Cognative Seduction - Kathy Sierra
Kathy was the most/best prepared speaker of the bunch. She rarely looked at her slides and kept transitioning from one slide to another as if the slides were telling the story while she was telling the story. I am not sure how many slides she had in the deck, but I am guessing more than 150 for the hour. The idea here is marketing to your customers by giving them the deep seeded desire to buy your product or services. I loved here statement: get lucky is not a business model. Although I truly believe luck is an important part of succeeding in business. Her points on giving your users superpowers through your software is another one of those - duh moments.
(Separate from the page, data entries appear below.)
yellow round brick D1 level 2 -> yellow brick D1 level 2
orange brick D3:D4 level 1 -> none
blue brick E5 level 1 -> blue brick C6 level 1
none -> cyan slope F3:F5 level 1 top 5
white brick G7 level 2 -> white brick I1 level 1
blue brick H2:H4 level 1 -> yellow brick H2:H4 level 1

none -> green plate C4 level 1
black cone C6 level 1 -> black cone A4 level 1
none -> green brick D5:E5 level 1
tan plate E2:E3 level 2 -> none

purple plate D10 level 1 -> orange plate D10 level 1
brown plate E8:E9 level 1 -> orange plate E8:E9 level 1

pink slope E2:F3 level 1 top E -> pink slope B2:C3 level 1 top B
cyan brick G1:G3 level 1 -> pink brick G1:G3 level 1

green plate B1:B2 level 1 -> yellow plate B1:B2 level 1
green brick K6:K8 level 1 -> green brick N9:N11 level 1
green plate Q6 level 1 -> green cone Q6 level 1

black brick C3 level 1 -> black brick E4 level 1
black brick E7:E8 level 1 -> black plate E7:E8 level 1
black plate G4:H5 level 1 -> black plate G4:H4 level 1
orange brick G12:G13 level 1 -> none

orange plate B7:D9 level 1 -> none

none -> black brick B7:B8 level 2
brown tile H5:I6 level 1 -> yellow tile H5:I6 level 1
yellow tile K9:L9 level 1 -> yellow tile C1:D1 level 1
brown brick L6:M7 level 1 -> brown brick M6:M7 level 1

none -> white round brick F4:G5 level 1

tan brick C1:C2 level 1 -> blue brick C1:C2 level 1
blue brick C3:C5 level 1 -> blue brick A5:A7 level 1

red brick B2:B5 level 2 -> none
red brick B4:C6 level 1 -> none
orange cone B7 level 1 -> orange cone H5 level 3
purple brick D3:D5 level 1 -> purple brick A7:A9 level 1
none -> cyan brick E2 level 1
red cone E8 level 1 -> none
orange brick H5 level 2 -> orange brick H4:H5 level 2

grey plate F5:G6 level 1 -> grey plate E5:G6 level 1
Software should be easy to use and more importantly empower the users to be successful.
(five stars)

Beyond Crack Cocaine: 9 Weird Ideas on Happiness - Jennifer Acker
When I first read what this session might be about I thought it was going to be one of those motivational sessions. You know, do this and you will be happy. It was not. Before the conference delegates were invited to take a survey on what makes them happy. She used the results along with her past experience with similar surveys to convey her message of what makes us happy. Jennifer started out with the statistic that it takes 24 minutes to get into a zone where you lose track of time focusing on the task at hand. The average developer is interrupted every three minutes. Developers and management are happy when people are productive, so we have to remove the interruptions from our work day. I learned this years ago when I moved Outlook to checking email every 3 minutes to 30 minutes. 10x less interruptions in my day. At first Twitter was interrupting me every minute with updates, now it rarely interrupts me. Better time in the zone. Contributing to the social good makes people feel good. Find your productive time and focus on your work during that part of the day (another thing I learned years ago). Time shift until you find your sweet spot. My favorite point she made though is to reward yourself for completing tasks. As I tweeted, this affirms my sushi and ding-dongs reward system! Great session and a perfect way to end the day.
(five stars)

Speaking of sushi, I convinced Dale and Jeff to go out for Japanese food after we went to the bar where one company invited the entire conference out for drinks after the sessions. Sushi was good. Sleep afterwards was also a good reward.